By Angela Grant
CMB guest writer

The frustrations of setting up a new lab were quite obvious 10 minutes into our interview when the lab manager rushed into the office and whispered in a panicked voice, “The tubing to the nitrogen tank blew a hole in it and the room is filled with nitrogen.” Dr. Carla Van Den Berg, Assistant Professor in the Division of Pharmacology/Toxicology program, sighed. “Hopefully, our brand new microscope is okay since the nitrogen gas was supposed to be suspending the table it sets on,” was all she said.  This is simply one small bump in the road in the past year.

When the lab is finally in order, Van Den Berg’s research generally spans two areas of breast cancer research – one being, to study the effects of Insulin-like Growth Factor-I  (IGF – I) on breast cancer cells.  IGF-I is similar in structure to insulin.  Normally, it plays an important role in prenatal growth and development and a lesser role in glucose metabolism.  It can also be important to tumor cells.  Many types of cancers, including breast, prostate and colon cancers, use IGF-I to promote their growth and survival.  Dr. Van Den Berg initially became interested in how it protects cancer cells from chemotherapy treatment when other clinicians proposed to administer IGF-I to cancer patients to regenerate nerve cells.  Some patients experience numbness in their extremities after receiving certain chemotherapy drugs and this occurs because of the unwanted toxicities of chemotherapy. Dr. Van Den Berg and her mentor were concerned that although it may improve neuropathic symptoms in cancer patients it could also have detrimental effects on the tumors’ response to treatment.
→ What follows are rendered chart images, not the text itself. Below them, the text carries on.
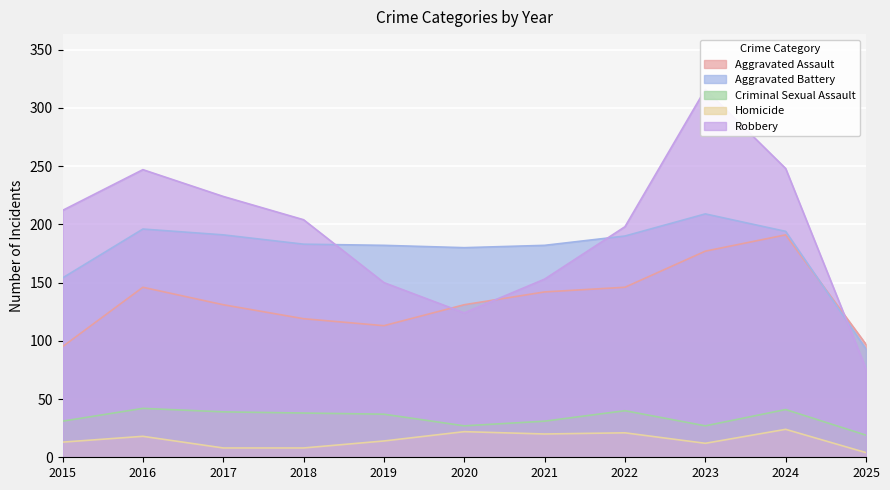

Is it true that Criminal Sexual Assault equals 40 at 2022?

True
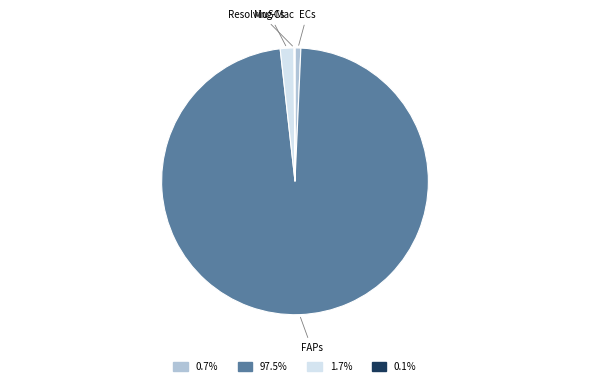

Does FAPs account for over 50% of the chart?

Yes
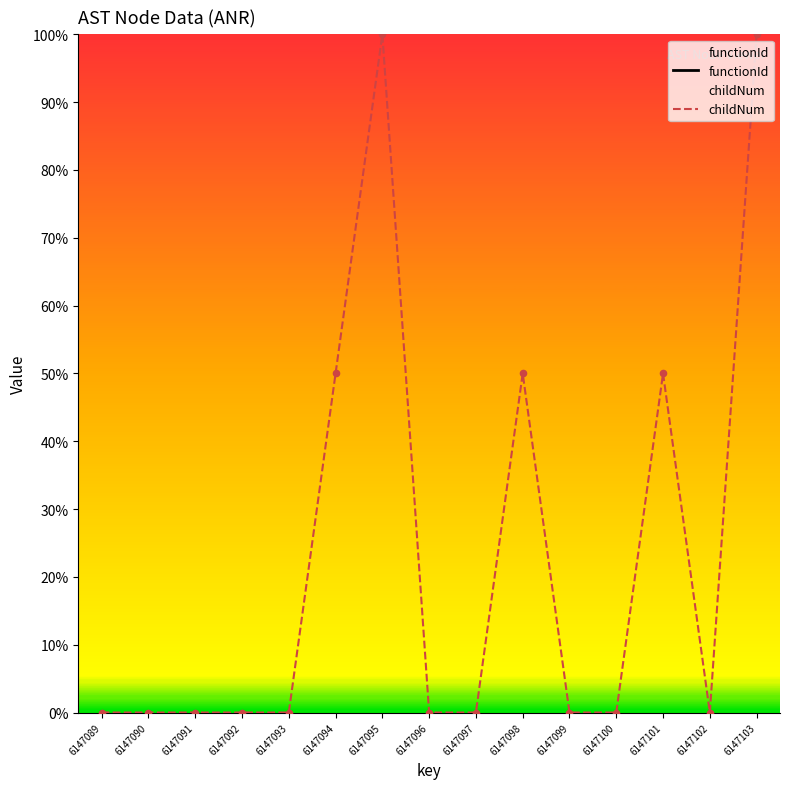

Which series reaches the maximum Y coordinate?

childNum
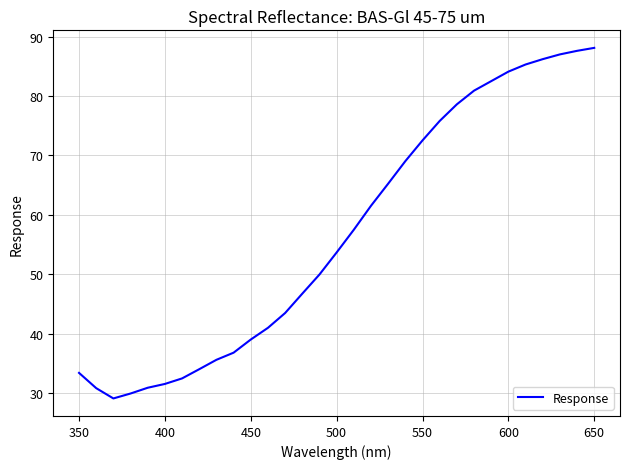

What is the difference between the maximum and minimum values?

59.0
The second area of interest in the lab is an intracellular kinase that is activated by chemotherapy drugs and in turn assists in killing cells.  This protein is called JNK (c-Jun N-terminal kinase).  JNK is also be activated by other stresses such as heat, osmotic stress or cytokine exposure. “Our observation is that IGF activates JNK in breast cancer cells.  Other researchers have reported that JNK can signal cells to move.  Interestingly, this type of movement is important for tumor cells to become metastatic (i.e. move from the place they started to other sites in the body).  Metastasis is the most challenging part of breast cancer treatment.  We are using mouse models to understand the importance of JNK in both tumor development and metastasis,” she said.  Hence, both IGF-I and JNK are somewhat double-edged swords but…. “Welcome to cancer,” said Van Den Berg.

Her interest in cancer research began during her oncology residency training at the Audie Murphy VA Hospital and the UT Health Sciences Center in San Antonio. “I decided that I didn’t understand what our treatments were doing to our patients, and so I wanted to study this in more detail.” One of her fellowships was with an oncologist/basic scientist who studied IGF-I in breast cancer. “My goal is to figure out why chemo drugs sometimes don’t work and also to identify better and less toxic treatment alternatives,” she said. After her fellowship training, Dr. Van Den Berg was an Assistant/Associate Professor at the University of Colorado Health Sciences Center in the School of Pharmacy.  There she received research funding from organizations like the Susan G. Komen Foundation, the Department of Defense, the National Institute of Health, and others.  Just before her move to Austin, she received a grant from The National Institute of Health, which gave her research on JNK a highly enthusiastic score. Van Den Berg’s current lab consists of one postdoctoral fellow, four graduate students, two research assistants and a summer undergraduate student.  All but two of these people started in the lab just this summer.  Once the growing pains have started to subside, Dr. Van Den Berg said that she looks forward to taking advantage of the many excellent resources here and interacting with various faculty at UT, Austin.